Terahertz Absorption in Quantum Devices Based on MgxZn1−xO/ZnO Quantum Well Structures

Abstract

The energy level structures of MgxZn1−xO/ZnO/MgxZn1−xO quantum wells (QWs) with various geometrical structures and material compositions are obtained. Terahertz (THz) intersubband absorption can be realized and tunable with x in the range of 0.01~0.04 and well width in the range of 5~13 nm. Electron scattering such as piezoelectric acoustic phonon (PAP), polar optical phonon (POP), interface roughness (IFR), and random alloy (RAS) scattering are included in the calculations to analyze the linewidth broadening.

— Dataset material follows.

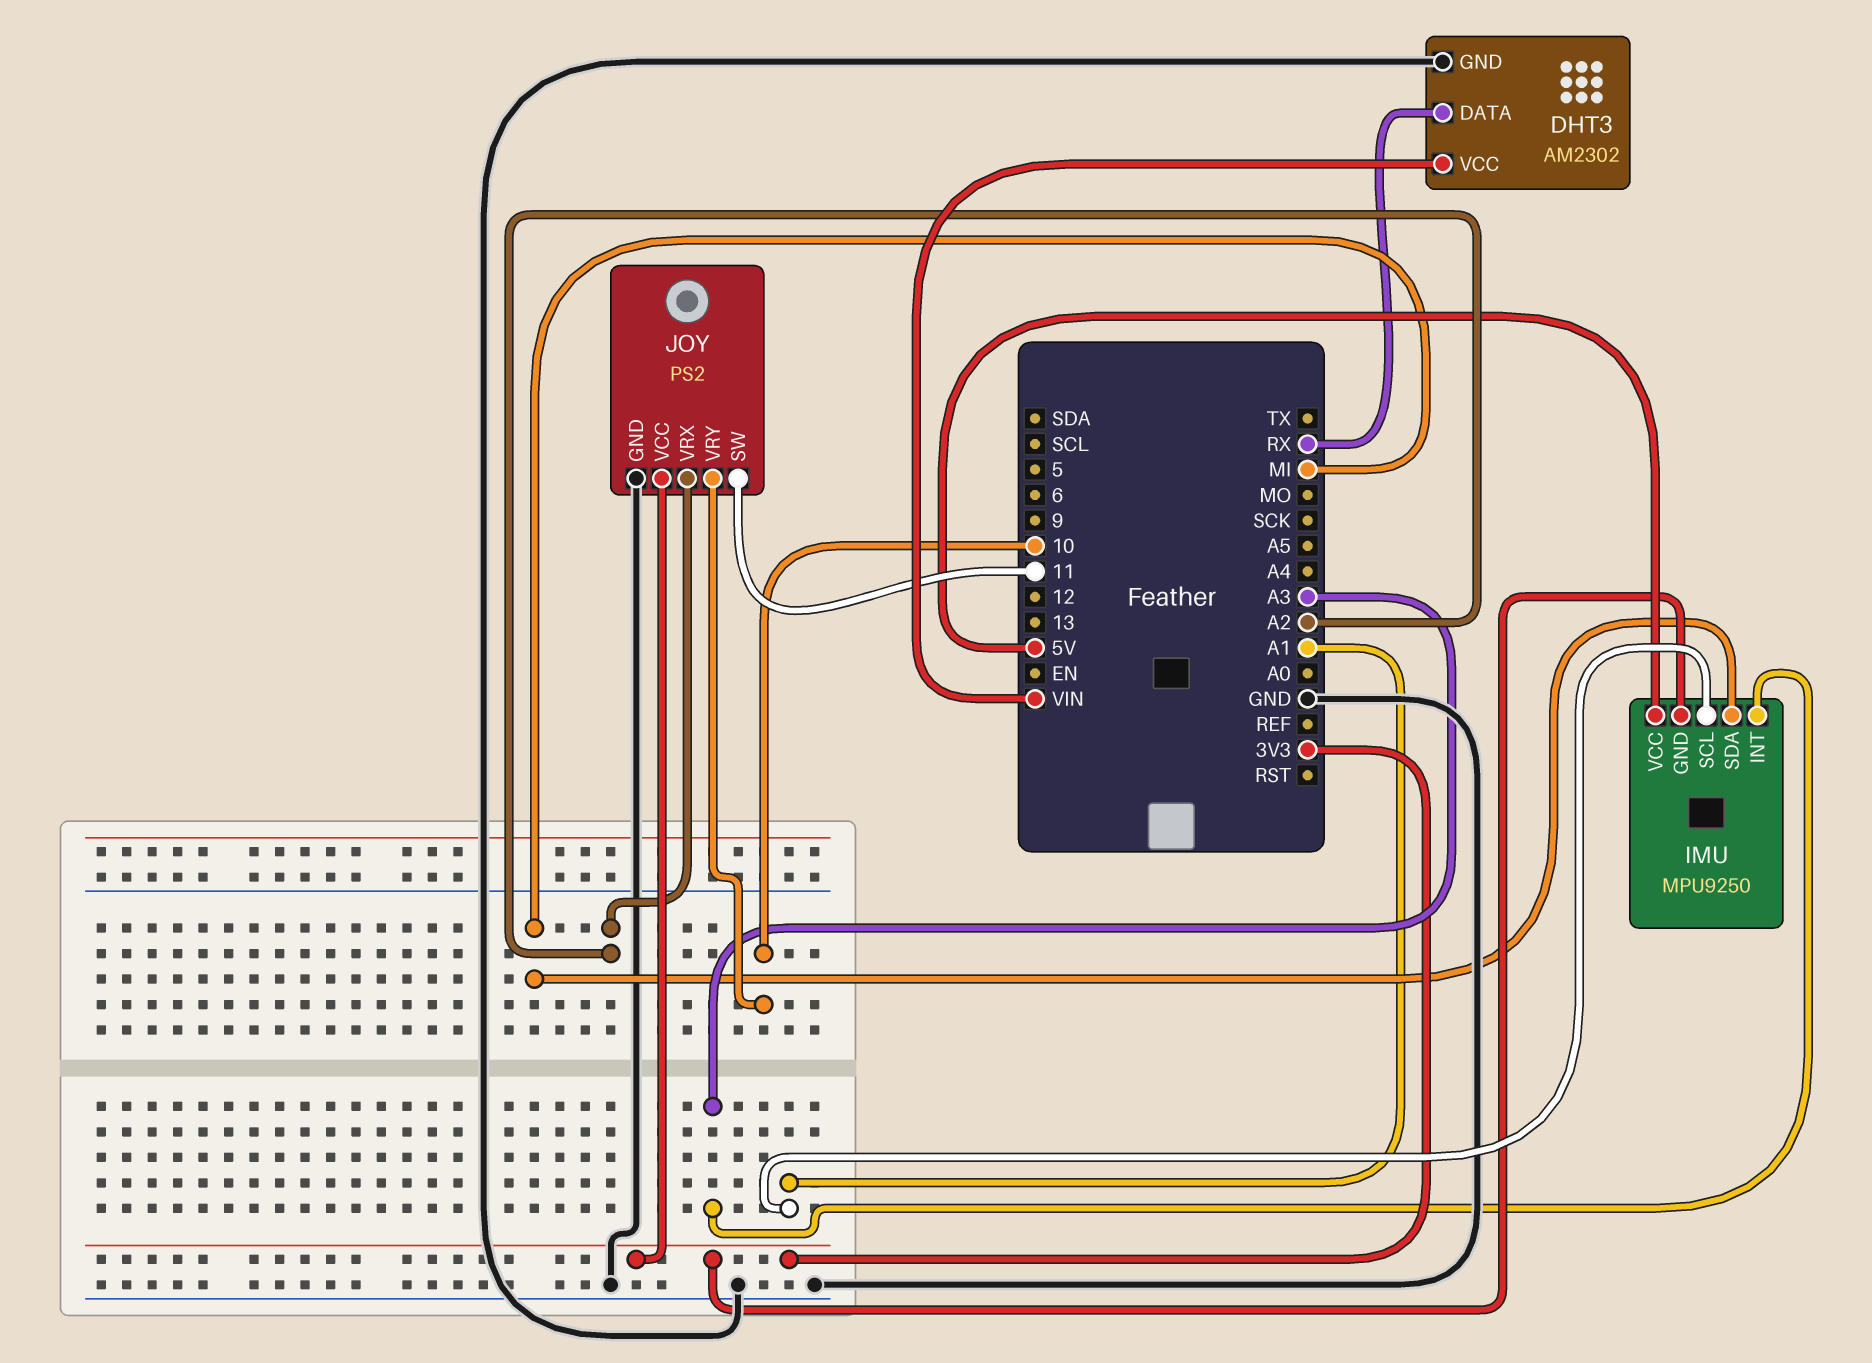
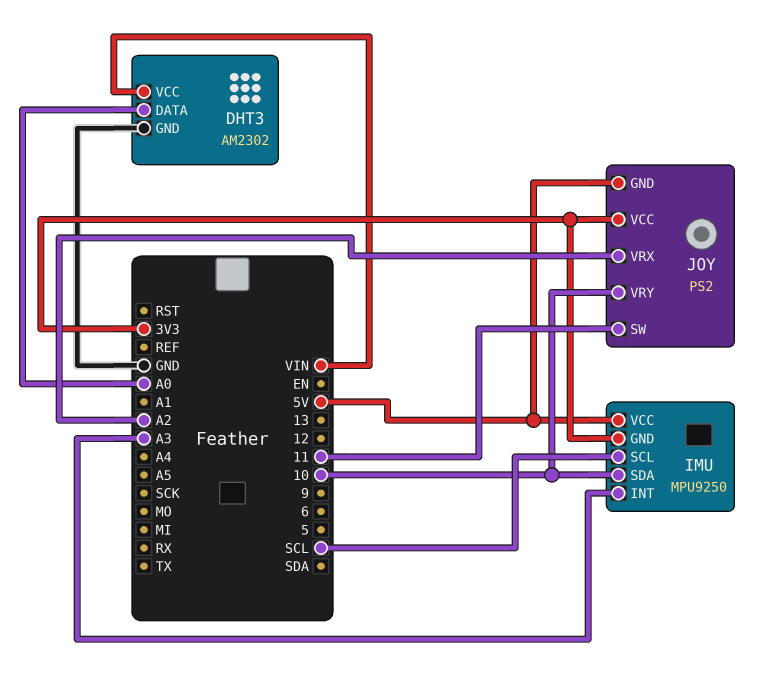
DHT3 pin DATA: RX -> A0
IMU pin SCL: A1 -> SCL
IMU pin SDA: MI -> 10
JOY pin GND: GND -> 5V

Increasing the Mg composition or decreasing the well width can obtain high-frequency THz intersubband absorption, in which case IFR is found to be the physical mechanism that makes the linewidth broaden. On the other hand, the influence difference of PAP scattering for the lower Mg composition, which may be caused by the different electro-mechanical coupling coefficients (EMCC), is obviously larger than that for the higher Mg composition, meaning that the accurate value of EMCC is much more important for the THz intersubband absorption in MgxZn1−xO/ZnO/MgxZn1−xO QWs with a smaller x. The findings are helpful in the design of THz detector devices.